WHAT IS REQUIRED:
Look below for the lines from the one with "M712,20l13,14 -9,8 -9,-8" to the one with "M788,119l5,11 -26,11 -3,-8 5,-6z", and copy exactly those lines, both ends included.
>>>
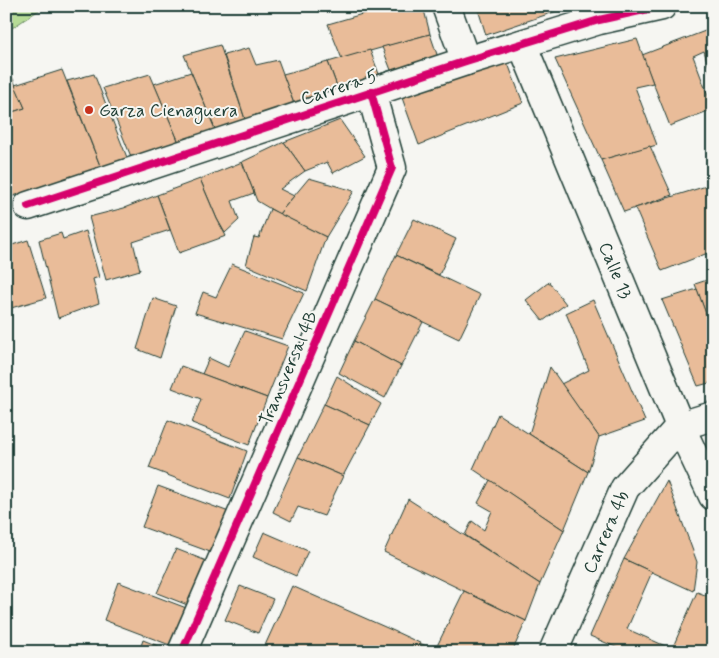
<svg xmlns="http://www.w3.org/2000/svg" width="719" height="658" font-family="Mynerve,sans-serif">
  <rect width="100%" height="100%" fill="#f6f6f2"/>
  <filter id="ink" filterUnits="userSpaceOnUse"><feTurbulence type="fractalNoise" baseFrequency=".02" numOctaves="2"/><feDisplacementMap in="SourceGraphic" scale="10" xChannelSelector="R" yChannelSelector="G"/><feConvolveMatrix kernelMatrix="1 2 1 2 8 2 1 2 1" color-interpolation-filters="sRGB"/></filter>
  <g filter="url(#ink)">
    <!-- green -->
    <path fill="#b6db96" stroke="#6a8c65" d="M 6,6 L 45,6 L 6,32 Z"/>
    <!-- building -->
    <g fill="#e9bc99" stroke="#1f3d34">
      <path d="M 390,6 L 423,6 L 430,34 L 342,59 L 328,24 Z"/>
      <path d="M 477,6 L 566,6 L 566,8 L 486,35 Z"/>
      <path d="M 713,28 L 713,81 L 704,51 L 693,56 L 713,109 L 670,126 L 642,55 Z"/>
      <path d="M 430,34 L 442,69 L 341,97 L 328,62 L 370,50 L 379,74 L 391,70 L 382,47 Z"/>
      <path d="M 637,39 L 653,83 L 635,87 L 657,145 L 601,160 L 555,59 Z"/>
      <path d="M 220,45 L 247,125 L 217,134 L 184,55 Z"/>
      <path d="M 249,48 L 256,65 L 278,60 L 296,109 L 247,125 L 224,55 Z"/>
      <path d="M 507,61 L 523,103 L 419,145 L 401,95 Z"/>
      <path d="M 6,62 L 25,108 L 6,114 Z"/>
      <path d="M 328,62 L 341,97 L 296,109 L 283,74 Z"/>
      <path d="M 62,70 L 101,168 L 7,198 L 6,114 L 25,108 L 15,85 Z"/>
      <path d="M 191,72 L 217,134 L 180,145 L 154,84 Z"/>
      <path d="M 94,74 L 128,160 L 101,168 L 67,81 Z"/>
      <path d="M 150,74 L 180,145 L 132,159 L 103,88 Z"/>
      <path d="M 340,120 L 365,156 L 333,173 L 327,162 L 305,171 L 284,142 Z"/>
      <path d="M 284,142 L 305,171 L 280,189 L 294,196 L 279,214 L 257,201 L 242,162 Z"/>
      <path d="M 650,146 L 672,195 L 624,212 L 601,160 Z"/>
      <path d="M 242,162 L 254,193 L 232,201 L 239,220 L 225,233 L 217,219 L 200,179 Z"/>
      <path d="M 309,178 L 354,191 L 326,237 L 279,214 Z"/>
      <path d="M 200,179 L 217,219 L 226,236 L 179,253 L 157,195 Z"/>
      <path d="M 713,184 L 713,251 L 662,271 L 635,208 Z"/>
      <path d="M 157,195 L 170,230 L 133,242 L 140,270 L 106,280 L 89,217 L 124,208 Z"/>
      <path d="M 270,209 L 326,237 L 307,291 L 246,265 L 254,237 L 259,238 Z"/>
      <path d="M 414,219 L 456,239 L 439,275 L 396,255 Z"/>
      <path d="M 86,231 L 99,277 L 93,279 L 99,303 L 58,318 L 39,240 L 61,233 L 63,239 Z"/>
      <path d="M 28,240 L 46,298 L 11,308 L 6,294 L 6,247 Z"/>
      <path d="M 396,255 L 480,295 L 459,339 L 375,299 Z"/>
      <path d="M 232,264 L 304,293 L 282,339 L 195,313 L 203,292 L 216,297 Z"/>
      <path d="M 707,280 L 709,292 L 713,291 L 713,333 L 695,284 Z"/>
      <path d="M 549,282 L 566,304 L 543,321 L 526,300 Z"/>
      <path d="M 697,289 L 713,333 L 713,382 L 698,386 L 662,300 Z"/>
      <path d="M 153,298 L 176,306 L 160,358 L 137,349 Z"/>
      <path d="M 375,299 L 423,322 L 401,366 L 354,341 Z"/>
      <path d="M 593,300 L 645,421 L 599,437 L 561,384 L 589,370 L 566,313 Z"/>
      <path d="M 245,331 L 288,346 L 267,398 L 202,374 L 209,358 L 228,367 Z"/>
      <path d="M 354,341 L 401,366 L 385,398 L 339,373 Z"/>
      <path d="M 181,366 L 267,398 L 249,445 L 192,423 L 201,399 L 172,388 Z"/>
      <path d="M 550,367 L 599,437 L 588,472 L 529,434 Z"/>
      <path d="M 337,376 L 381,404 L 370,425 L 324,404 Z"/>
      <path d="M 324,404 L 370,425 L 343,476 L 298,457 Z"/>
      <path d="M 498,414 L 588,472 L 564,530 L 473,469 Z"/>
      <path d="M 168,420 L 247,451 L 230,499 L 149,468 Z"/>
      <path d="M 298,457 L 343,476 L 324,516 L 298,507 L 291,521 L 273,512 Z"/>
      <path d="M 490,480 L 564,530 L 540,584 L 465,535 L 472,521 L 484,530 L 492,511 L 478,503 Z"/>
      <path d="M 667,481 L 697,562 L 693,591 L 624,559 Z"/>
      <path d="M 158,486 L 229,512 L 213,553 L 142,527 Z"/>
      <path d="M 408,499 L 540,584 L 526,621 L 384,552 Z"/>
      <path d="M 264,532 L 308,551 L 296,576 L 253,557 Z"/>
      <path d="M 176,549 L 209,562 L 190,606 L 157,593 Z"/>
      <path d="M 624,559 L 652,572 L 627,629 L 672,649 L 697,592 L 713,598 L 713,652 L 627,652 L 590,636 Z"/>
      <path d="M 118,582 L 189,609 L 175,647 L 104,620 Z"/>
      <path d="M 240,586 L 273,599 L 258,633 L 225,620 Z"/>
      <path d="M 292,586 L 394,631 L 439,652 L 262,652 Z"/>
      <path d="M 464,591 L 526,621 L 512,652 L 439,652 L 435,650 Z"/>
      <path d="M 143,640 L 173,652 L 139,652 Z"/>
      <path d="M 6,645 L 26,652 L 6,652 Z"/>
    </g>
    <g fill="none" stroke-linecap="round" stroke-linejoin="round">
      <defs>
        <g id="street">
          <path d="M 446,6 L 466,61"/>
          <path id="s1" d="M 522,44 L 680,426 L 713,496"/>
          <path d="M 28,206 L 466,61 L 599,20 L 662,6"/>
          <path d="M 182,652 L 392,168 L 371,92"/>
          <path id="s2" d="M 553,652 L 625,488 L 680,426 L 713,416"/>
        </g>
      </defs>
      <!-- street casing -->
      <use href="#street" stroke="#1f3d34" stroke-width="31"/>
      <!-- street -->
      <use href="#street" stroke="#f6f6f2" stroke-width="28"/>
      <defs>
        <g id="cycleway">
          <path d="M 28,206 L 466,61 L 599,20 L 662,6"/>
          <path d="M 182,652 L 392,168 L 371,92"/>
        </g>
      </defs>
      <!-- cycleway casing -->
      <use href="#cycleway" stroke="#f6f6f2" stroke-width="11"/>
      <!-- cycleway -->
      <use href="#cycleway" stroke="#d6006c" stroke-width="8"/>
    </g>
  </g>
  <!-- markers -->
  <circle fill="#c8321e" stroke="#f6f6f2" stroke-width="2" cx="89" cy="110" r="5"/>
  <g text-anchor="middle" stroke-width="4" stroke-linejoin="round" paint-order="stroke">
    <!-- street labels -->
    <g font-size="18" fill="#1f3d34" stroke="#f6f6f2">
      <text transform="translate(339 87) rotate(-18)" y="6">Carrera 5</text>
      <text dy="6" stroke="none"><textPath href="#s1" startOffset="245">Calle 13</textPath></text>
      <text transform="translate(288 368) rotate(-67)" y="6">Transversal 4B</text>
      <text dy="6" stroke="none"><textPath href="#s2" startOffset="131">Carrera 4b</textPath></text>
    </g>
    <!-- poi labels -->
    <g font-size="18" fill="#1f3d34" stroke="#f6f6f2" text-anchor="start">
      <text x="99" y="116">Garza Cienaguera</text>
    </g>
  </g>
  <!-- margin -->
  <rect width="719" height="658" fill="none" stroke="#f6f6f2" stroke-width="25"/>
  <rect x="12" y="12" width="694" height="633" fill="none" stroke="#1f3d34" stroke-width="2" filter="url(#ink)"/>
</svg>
<<<
>>>
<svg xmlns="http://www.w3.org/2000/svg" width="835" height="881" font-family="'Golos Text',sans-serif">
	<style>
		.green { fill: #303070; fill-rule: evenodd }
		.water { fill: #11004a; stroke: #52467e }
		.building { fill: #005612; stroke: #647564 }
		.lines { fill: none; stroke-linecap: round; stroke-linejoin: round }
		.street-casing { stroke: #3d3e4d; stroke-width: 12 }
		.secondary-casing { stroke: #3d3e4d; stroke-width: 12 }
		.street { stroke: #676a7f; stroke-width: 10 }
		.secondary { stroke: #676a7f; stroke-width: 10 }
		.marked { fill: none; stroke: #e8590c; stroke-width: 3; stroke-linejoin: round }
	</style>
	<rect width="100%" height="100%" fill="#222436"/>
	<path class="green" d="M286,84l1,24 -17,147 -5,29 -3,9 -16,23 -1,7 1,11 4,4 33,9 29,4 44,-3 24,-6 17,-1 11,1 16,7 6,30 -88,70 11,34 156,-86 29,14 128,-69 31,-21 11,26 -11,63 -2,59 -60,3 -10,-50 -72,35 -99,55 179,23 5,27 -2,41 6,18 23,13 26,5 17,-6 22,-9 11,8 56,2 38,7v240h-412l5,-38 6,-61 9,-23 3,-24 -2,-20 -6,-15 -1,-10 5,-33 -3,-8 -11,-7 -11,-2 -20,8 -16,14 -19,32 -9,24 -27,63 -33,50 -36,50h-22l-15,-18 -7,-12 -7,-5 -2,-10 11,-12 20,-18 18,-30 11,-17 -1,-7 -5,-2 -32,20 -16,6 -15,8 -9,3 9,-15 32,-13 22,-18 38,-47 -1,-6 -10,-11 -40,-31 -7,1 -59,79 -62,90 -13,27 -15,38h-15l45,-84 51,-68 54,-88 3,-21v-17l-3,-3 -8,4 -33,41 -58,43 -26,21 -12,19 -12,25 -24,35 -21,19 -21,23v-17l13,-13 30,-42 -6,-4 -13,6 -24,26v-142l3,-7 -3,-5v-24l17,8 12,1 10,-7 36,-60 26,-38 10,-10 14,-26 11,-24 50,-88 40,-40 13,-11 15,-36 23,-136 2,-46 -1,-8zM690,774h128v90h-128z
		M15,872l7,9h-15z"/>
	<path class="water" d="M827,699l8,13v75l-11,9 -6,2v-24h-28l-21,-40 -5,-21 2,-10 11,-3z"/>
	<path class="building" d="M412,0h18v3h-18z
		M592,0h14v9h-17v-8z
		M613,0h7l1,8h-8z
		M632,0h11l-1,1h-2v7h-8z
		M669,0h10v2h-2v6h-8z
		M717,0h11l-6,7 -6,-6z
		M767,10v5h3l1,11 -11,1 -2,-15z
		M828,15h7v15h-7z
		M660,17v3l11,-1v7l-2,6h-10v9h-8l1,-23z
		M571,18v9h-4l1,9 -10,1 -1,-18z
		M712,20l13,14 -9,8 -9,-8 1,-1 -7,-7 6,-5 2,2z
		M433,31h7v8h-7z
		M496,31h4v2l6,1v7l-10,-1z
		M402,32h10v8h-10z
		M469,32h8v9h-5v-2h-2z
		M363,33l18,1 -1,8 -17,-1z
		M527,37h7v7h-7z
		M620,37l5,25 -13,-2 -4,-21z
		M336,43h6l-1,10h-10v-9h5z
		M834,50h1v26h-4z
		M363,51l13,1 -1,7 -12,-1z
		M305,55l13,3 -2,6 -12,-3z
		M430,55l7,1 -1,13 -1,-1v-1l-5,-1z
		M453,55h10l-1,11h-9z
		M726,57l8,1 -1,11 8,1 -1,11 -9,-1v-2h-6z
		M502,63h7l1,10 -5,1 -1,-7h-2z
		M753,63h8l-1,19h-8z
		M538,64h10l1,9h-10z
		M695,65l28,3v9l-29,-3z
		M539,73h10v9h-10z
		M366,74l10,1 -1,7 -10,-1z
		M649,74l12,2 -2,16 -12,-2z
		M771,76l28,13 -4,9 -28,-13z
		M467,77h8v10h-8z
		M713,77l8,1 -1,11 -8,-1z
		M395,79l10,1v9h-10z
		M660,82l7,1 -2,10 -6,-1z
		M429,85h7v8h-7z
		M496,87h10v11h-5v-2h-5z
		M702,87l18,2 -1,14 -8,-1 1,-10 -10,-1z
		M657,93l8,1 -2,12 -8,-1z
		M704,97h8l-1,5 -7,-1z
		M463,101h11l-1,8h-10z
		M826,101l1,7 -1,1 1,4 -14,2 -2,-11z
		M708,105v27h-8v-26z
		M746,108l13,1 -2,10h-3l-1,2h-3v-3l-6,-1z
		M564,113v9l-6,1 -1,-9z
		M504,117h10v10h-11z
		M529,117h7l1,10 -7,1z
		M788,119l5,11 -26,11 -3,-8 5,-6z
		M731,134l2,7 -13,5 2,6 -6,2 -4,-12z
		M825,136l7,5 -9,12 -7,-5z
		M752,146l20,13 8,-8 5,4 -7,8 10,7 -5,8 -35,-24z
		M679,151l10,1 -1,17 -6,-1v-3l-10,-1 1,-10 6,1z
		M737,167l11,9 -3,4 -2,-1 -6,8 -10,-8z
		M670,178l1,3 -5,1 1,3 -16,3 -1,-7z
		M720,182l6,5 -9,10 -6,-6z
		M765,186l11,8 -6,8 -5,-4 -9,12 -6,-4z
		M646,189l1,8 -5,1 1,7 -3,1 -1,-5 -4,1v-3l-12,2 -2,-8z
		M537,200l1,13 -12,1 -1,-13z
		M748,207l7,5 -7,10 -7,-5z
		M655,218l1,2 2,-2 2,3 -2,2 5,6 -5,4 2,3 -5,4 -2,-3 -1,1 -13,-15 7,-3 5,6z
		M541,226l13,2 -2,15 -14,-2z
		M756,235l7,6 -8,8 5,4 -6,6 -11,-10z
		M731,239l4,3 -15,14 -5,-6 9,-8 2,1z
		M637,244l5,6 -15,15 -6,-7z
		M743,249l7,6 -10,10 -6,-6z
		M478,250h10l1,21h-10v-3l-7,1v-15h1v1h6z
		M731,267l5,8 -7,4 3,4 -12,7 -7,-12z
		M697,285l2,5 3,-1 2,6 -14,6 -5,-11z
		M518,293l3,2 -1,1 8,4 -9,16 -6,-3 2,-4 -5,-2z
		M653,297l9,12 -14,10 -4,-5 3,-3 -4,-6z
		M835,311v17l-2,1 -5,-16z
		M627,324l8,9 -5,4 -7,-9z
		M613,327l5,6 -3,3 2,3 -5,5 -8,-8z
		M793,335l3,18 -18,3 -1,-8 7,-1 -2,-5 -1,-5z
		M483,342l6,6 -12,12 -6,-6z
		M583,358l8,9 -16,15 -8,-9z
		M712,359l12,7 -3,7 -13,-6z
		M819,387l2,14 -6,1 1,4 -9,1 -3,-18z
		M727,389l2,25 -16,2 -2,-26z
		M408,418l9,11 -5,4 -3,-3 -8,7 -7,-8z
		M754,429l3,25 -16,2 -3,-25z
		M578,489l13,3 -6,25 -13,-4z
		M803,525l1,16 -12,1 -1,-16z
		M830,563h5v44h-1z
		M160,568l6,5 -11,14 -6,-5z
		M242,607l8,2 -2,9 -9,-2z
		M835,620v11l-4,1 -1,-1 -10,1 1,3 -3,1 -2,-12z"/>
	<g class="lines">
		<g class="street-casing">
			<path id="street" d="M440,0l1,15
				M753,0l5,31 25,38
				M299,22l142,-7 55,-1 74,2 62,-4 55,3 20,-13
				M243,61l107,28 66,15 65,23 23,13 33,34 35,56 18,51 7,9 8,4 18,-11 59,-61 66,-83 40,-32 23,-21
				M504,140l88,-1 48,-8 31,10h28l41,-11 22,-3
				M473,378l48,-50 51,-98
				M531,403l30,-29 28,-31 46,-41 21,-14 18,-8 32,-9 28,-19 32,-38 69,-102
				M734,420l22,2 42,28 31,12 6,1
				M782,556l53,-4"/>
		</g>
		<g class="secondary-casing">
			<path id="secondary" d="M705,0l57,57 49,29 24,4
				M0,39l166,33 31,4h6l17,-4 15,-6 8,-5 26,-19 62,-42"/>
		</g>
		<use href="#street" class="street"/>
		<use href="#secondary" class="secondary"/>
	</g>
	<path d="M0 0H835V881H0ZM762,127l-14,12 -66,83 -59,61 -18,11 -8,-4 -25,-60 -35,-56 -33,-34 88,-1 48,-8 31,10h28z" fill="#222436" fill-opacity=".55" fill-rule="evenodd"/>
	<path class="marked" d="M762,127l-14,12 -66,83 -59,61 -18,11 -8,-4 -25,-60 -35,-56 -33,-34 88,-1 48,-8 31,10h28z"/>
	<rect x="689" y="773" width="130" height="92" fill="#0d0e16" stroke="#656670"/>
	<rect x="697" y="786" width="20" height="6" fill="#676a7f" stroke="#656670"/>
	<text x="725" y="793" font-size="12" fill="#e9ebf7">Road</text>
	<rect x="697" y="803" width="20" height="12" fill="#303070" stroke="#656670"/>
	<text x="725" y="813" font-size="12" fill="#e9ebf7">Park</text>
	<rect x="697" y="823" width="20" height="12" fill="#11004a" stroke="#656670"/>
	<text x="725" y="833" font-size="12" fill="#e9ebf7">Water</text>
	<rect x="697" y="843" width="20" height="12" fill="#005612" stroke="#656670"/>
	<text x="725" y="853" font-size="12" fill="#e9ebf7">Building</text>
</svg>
<<<
YOUR SOLUTION:
		M712,20l13,14 -9,8 -9,-8 1,-1 -7,-7 6,-5 2,2z
		M433,31h7v8h-7z
		M496,31h4v2l6,1v7l-10,-1z
		M402,32h10v8h-10z
		M469,32h8v9h-5v-2h-2z
		M363,33l18,1 -1,8 -17,-1z
		M527,37h7v7h-7z
		M620,37l5,25 -13,-2 -4,-21z
		M336,43h6l-1,10h-10v-9h5z
		M834,50h1v26h-4z
		M363,51l13,1 -1,7 -12,-1z
		M305,55l13,3 -2,6 -12,-3z
		M430,55l7,1 -1,13 -1,-1v-1l-5,-1z
		M453,55h10l-1,11h-9z
		M726,57l8,1 -1,11 8,1 -1,11 -9,-1v-2h-6z
		M502,63h7l1,10 -5,1 -1,-7h-2z
		M753,63h8l-1,19h-8z
		M538,64h10l1,9h-10z
		M695,65l28,3v9l-29,-3z
		M539,73h10v9h-10z
		M366,74l10,1 -1,7 -10,-1z
		M649,74l12,2 -2,16 -12,-2z
		M771,76l28,13 -4,9 -28,-13z
		M467,77h8v10h-8z
		M713,77l8,1 -1,11 -8,-1z
		M395,79l10,1v9h-10z
		M660,82l7,1 -2,10 -6,-1z
		M429,85h7v8h-7z
		M496,87h10v11h-5v-2h-5z
		M702,87l18,2 -1,14 -8,-1 1,-10 -10,-1z
		M657,93l8,1 -2,12 -8,-1z
		M704,97h8l-1,5 -7,-1z
		M463,101h11l-1,8h-10z
		M826,101l1,7 -1,1 1,4 -14,2 -2,-11z
		M708,105v27h-8v-26z
		M746,108l13,1 -2,10h-3l-1,2h-3v-3l-6,-1z
		M564,113v9l-6,1 -1,-9z
		M504,117h10v10h-11z
		M529,117h7l1,10 -7,1z
		M788,119l5,11 -26,11 -3,-8 5,-6z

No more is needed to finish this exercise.